## EXERCISE AIM
Take the entries below and print, exactly, the stretch from the line containing "Input: one rendered" through the line containing "Map reading. Build", both included.

## DATA SHOWN
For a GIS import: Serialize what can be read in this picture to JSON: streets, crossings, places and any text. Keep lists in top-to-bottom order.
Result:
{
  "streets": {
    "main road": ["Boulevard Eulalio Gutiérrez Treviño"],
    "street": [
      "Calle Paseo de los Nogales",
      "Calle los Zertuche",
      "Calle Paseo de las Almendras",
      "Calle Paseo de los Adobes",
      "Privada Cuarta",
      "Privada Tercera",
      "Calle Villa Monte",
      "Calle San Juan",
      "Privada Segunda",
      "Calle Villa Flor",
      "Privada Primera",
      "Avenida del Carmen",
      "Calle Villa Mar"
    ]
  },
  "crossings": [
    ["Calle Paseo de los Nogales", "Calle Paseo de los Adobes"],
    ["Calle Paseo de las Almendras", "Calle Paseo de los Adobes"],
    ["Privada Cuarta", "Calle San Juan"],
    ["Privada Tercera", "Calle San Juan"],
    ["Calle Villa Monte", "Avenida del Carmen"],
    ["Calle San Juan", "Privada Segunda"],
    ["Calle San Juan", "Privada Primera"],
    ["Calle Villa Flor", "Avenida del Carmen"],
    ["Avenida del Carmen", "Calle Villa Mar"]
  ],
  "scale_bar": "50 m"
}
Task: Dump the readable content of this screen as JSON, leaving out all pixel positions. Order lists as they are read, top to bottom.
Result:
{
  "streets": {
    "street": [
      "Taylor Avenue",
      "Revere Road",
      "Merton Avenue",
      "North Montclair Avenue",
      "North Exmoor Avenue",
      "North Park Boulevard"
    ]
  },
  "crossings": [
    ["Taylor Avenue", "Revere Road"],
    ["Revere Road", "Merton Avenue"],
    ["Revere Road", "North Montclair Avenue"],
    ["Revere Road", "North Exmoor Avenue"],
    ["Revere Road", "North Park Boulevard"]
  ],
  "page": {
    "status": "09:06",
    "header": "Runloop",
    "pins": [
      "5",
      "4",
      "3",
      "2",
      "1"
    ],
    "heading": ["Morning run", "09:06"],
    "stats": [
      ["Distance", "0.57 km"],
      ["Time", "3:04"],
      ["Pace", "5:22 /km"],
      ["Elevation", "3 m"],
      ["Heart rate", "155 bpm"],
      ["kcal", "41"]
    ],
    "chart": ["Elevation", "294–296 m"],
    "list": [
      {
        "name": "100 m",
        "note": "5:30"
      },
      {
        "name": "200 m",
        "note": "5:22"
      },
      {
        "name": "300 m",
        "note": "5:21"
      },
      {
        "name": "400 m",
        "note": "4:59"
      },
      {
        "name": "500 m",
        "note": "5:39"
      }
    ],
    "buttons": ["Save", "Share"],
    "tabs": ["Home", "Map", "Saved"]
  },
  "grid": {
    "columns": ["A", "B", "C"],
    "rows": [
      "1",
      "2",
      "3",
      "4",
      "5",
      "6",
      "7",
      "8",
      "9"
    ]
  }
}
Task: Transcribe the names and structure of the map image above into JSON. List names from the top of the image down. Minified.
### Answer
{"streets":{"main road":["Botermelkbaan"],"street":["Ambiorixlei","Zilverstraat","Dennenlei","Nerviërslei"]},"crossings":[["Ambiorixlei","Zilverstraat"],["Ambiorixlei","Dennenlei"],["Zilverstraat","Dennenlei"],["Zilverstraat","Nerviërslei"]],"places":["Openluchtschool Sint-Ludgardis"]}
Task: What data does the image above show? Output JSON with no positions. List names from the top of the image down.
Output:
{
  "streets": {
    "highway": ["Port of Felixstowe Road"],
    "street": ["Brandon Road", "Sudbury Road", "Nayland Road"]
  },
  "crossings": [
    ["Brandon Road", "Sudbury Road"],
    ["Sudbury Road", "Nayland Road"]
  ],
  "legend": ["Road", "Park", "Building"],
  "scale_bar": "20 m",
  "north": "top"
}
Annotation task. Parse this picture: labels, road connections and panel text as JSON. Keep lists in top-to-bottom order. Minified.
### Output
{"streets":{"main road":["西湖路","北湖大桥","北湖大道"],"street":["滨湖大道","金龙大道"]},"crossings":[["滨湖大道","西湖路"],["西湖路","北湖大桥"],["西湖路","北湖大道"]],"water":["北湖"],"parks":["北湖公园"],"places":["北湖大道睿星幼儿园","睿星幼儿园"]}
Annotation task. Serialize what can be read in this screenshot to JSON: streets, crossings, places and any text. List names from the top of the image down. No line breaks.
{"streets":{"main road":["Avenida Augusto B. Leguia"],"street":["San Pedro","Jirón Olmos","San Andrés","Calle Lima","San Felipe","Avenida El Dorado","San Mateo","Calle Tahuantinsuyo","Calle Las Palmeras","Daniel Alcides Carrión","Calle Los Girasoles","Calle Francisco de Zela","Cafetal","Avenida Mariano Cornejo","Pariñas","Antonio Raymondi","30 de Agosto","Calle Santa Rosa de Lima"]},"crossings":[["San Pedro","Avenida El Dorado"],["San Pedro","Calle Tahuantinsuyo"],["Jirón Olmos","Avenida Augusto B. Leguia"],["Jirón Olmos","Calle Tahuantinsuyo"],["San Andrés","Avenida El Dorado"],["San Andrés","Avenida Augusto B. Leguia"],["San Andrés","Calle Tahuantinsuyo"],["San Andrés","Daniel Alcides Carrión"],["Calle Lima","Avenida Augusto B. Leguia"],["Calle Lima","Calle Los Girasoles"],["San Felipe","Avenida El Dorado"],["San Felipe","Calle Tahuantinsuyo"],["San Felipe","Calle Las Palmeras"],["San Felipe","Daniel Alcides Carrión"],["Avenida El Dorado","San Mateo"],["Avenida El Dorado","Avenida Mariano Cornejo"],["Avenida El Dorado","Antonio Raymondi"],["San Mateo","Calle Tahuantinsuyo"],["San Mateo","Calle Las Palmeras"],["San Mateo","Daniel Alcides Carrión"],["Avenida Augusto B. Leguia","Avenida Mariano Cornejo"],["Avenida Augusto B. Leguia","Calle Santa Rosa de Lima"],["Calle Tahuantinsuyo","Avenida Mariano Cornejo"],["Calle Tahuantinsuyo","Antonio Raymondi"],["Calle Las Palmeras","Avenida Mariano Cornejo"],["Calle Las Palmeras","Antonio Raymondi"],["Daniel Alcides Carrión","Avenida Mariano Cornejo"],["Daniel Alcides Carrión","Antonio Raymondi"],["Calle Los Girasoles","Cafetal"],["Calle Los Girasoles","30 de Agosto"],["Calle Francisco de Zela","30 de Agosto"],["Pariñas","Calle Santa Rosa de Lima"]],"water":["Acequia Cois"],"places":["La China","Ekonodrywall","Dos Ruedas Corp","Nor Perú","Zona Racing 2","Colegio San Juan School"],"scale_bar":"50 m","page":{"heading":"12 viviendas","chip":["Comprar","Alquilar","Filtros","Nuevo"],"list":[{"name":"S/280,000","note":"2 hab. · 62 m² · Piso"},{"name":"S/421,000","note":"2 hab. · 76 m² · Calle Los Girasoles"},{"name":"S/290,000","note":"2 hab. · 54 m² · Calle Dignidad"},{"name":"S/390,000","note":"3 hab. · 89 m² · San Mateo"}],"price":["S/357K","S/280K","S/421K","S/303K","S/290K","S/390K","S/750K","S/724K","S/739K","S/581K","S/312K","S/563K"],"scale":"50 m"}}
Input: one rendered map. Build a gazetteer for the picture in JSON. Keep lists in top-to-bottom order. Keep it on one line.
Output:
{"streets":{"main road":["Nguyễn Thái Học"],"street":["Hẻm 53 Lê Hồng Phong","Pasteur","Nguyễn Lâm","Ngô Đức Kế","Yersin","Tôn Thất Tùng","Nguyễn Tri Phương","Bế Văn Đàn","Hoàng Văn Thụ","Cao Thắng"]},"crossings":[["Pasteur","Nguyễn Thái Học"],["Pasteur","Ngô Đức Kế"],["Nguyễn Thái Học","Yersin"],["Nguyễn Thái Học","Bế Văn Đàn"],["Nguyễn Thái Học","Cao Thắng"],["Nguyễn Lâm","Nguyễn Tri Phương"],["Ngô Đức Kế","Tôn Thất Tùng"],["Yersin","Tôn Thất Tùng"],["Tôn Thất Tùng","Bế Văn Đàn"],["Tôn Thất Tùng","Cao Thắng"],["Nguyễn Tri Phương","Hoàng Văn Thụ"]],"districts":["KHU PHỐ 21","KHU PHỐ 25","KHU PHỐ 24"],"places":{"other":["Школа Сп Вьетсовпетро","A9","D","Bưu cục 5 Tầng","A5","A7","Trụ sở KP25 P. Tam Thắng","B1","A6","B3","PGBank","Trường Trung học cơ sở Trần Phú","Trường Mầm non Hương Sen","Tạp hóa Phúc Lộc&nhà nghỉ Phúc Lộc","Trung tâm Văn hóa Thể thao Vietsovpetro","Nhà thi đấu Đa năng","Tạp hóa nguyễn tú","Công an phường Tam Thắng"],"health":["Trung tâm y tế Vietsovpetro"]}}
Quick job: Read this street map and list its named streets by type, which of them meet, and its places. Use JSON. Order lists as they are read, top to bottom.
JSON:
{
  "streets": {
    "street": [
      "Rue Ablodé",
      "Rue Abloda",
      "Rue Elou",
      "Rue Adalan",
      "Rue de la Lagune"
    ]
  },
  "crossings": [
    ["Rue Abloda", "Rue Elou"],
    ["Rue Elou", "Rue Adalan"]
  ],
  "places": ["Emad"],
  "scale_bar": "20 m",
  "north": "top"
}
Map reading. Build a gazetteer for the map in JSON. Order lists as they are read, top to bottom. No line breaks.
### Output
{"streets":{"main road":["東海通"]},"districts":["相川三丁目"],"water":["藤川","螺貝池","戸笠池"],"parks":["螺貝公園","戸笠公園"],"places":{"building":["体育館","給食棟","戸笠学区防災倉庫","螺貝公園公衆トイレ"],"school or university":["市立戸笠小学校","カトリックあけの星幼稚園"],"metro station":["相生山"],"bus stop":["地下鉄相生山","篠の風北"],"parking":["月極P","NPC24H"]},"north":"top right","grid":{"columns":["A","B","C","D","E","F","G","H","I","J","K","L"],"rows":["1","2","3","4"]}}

## ANSWER SECTION
Input: one rendered map. Build a gazetteer for the picture in JSON. Keep lists in top-to-bottom order. Keep it on one line.
Output:
{"streets":{"main road":["Nguyễn Thái Học"],"street":["Hẻm 53 Lê Hồng Phong","Pasteur","Nguyễn Lâm","Ngô Đức Kế","Yersin","Tôn Thất Tùng","Nguyễn Tri Phương","Bế Văn Đàn","Hoàng Văn Thụ","Cao Thắng"]},"crossings":[["Pasteur","Nguyễn Thái Học"],["Pasteur","Ngô Đức Kế"],["Nguyễn Thái Học","Yersin"],["Nguyễn Thái Học","Bế Văn Đàn"],["Nguyễn Thái Học","Cao Thắng"],["Nguyễn Lâm","Nguyễn Tri Phương"],["Ngô Đức Kế","Tôn Thất Tùng"],["Yersin","Tôn Thất Tùng"],["Tôn Thất Tùng","Bế Văn Đàn"],["Tôn Thất Tùng","Cao Thắng"],["Nguyễn Tri Phương","Hoàng Văn Thụ"]],"districts":["KHU PHỐ 21","KHU PHỐ 25","KHU PHỐ 24"],"places":{"other":["Школа Сп Вьетсовпетро","A9","D","Bưu cục 5 Tầng","A5","A7","Trụ sở KP25 P. Tam Thắng","B1","A6","B3","PGBank","Trường Trung học cơ sở Trần Phú","Trường Mầm non Hương Sen","Tạp hóa Phúc Lộc&nhà nghỉ Phúc Lộc","Trung tâm Văn hóa Thể thao Vietsovpetro","Nhà thi đấu Đa năng","Tạp hóa nguyễn tú","Công an phường Tam Thắng"],"health":["Trung tâm y tế Vietsovpetro"]}}
Quick job: Read this street map and list its named streets by type, which of them meet, and its places. Use JSON. Order lists as they are read, top to bottom.
JSON:
{
  "streets": {
    "street": [
      "Rue Ablodé",
      "Rue Abloda",
      "Rue Elou",
      "Rue Adalan",
      "Rue de la Lagune"
    ]
  },
  "crossings": [
    ["Rue Abloda", "Rue Elou"],
    ["Rue Elou", "Rue Adalan"]
  ],
  "places": ["Emad"],
  "scale_bar": "20 m",
  "north": "top"
}
Map reading. Build a gazetteer for the map in JSON. Order lists as they are read, top to bottom. No line breaks.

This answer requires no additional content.